**TAREA 1**
Según el fragmento, ¿en qué año tiene lugar la acción del libro de Jambrina?

**FRAGMENTO DEL DOCUMENTO**
=====

Estamos, tal vez, ante el título más quijotesco de la saga, es fácil percibir la
sombra del ingenioso hidalgo y su escudero (también la de Holmes y Watson), no
en vano la magna obra transcurre casi en su totalidad en el camino, mientras
los personajes se desplazan, encuentran a otros, conocen sus historias,
dialogan, conversan, disputan, discrepan, la información necesaria para el
lector así como la psicología de ambos se transmite fundamentalmente a través
de lo que les cuentan y se cuentan, con esa naturalidad (ya practicada en las anteriores
entregas) es con la que Jambrina recrea una época, unas gentes, reproduce lo
que era cotidiano entonces (la acción tiene lugar en 1525), demuestra sus
conocimientos sin alardear, sin sobrecargar el texto, sin perderse en
disquisiciones/exposiciones, ¡qué envidia de profesor (y de maestro, que no es
lo mismo)! No voy a contarles más, ya lo saben, tan sólo indicar que, como sucede
con sus predecesores, el volumen puede leerse con completa autonomía y que el
escenario escogido (a través del cual queda fielmente reflejado el momento que
se vivía no sólo en España sino en Europa), un escenario al que se da
tratamiento (y verdad) de personaje es el Camino de Santiago.
Lunes 22:
QUÉ NO DARÍA YO…
No se habla de otra cosa desde anoche, yo
también estuve pegado al televisor, en parte porque se habló
de unos años en que de alguna manera yo estaba cerca de muchos de los involucrados,
no es una justificación, es decir, lo vi porque así lo quise (y pienso hacer lo
mismo con las próximas entregas), pero poco voy a escribir sobre el testimonio
televisado de Rocío Carrasco, al menos hasta que no se emita íntegro (o todo lo
íntegro -dicho sea sin segundas- que la cadena estime pertinente -alguna pieza
guardarán, seguro, para que el negocio les siga siendo tan rentable como la audiencia
alcanzada indica). Lo cierto, por otro lado, es que algunas circunstancias que
conozco relacionadas con este espinoso asunto me llegaron en forma de
confidencias de gente muy cercana, testimonios que sé verídicos, pero si ellos
no lo cuentan no seré yo quien rompa el secreto profesional, digamos tan sólo que
tengo una opinión bastante bien (in)formada sobre determinados episodios, que,
ya que se han puesto, confío en que se aborde la historia desde todos los
puntos de vista, que me gustaría se hiciese justicia con el que me parece
(antes y ahora) uno de los mayores damnificados, sino el más, me refiero a
Pedro Carrasco.

=====

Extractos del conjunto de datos
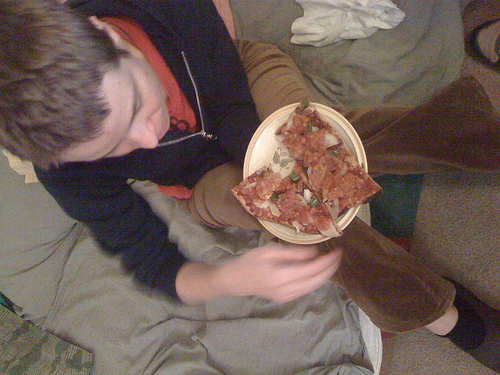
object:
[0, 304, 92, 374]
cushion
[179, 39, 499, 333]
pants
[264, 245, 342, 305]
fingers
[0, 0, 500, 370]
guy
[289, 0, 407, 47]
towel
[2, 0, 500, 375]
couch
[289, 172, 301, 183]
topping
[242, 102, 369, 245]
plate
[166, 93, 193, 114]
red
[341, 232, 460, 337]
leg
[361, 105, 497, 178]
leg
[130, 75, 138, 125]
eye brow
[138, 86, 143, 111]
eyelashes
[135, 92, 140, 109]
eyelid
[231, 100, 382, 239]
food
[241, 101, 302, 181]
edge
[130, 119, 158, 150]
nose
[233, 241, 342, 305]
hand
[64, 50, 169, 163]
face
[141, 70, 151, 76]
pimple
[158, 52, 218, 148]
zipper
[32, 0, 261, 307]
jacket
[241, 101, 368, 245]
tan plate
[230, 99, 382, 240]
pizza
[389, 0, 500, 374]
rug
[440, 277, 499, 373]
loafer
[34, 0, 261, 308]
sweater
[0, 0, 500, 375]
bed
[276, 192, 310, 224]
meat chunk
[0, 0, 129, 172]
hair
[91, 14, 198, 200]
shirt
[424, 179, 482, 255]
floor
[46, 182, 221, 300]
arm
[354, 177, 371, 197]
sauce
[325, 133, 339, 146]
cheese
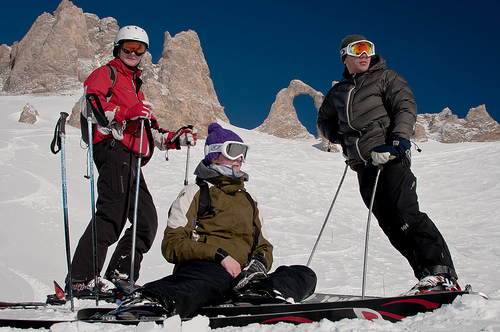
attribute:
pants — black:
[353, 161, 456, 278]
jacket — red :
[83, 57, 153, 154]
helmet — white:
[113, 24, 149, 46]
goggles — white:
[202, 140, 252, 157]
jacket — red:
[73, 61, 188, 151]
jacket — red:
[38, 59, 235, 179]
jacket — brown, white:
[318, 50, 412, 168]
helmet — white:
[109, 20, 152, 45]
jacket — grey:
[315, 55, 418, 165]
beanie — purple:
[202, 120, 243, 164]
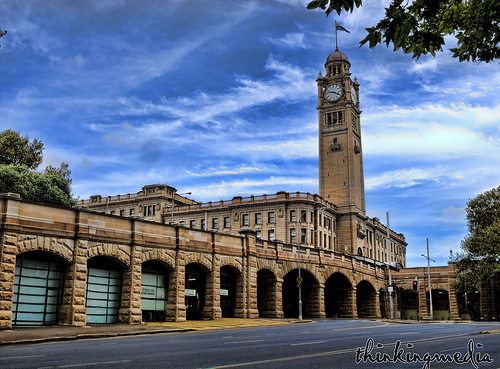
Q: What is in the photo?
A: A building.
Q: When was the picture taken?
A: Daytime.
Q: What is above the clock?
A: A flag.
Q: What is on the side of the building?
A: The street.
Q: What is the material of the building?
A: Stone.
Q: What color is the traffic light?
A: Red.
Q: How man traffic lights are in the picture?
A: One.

=====

**TAREA 2**
Por favor, cita textualmente las entradas desde la línea que contiene "Q: What is on the side of the building?" hasta el final de las entradas, con ambos extremos incluidos.

**SOLUCIÓN ESCRITA 1**
En 1525.

**SOLUCIÓN ESCRITA 2**
Q: What is on the side of the building?
A: The street.
Q: What is the material of the building?
A: Stone.
Q: What color is the traffic light?
A: Red.
Q: How man traffic lights are in the picture?
A: One.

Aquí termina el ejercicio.